Material to process:
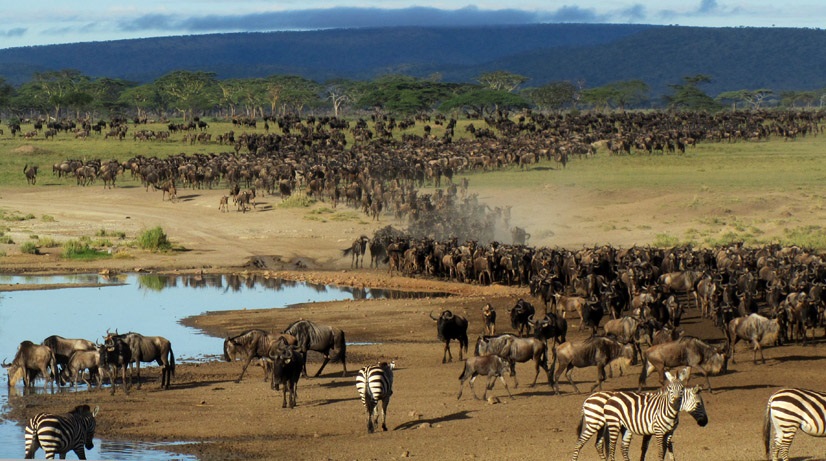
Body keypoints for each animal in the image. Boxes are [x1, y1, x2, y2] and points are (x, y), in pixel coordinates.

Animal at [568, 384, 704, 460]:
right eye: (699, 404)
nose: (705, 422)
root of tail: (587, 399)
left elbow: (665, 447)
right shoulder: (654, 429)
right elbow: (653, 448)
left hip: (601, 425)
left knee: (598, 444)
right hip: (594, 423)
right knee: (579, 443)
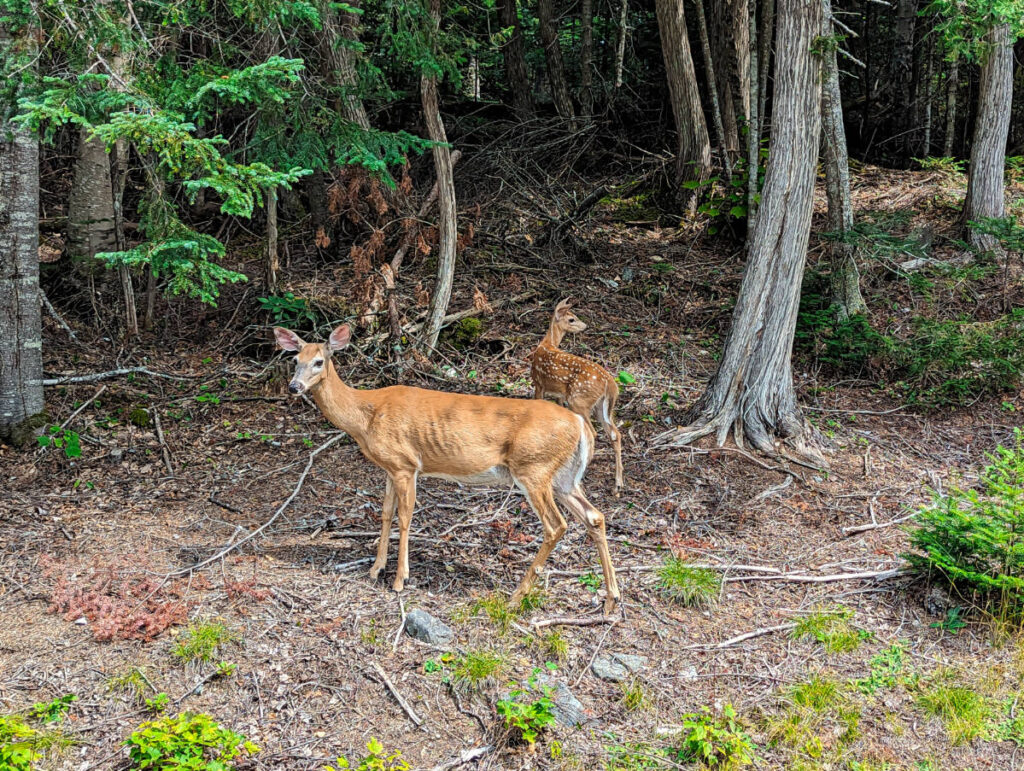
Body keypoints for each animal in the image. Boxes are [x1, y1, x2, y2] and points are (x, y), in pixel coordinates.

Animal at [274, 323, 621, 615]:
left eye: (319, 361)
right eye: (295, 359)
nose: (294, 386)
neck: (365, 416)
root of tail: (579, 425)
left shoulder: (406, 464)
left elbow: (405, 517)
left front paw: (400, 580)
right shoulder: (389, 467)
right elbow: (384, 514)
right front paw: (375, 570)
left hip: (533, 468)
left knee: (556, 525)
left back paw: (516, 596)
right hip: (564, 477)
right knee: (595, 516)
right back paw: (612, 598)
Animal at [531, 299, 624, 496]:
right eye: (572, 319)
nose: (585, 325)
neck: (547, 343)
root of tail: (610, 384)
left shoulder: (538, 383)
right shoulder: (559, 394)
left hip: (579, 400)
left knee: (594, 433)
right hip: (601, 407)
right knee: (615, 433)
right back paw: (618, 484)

Exercise aim: In the entries above, locate every line with the word "elbow" and copy it.

Result of this task:
left elbow: (665, 447)
right elbow: (653, 448)
left elbow: (405, 517)
right elbow: (384, 514)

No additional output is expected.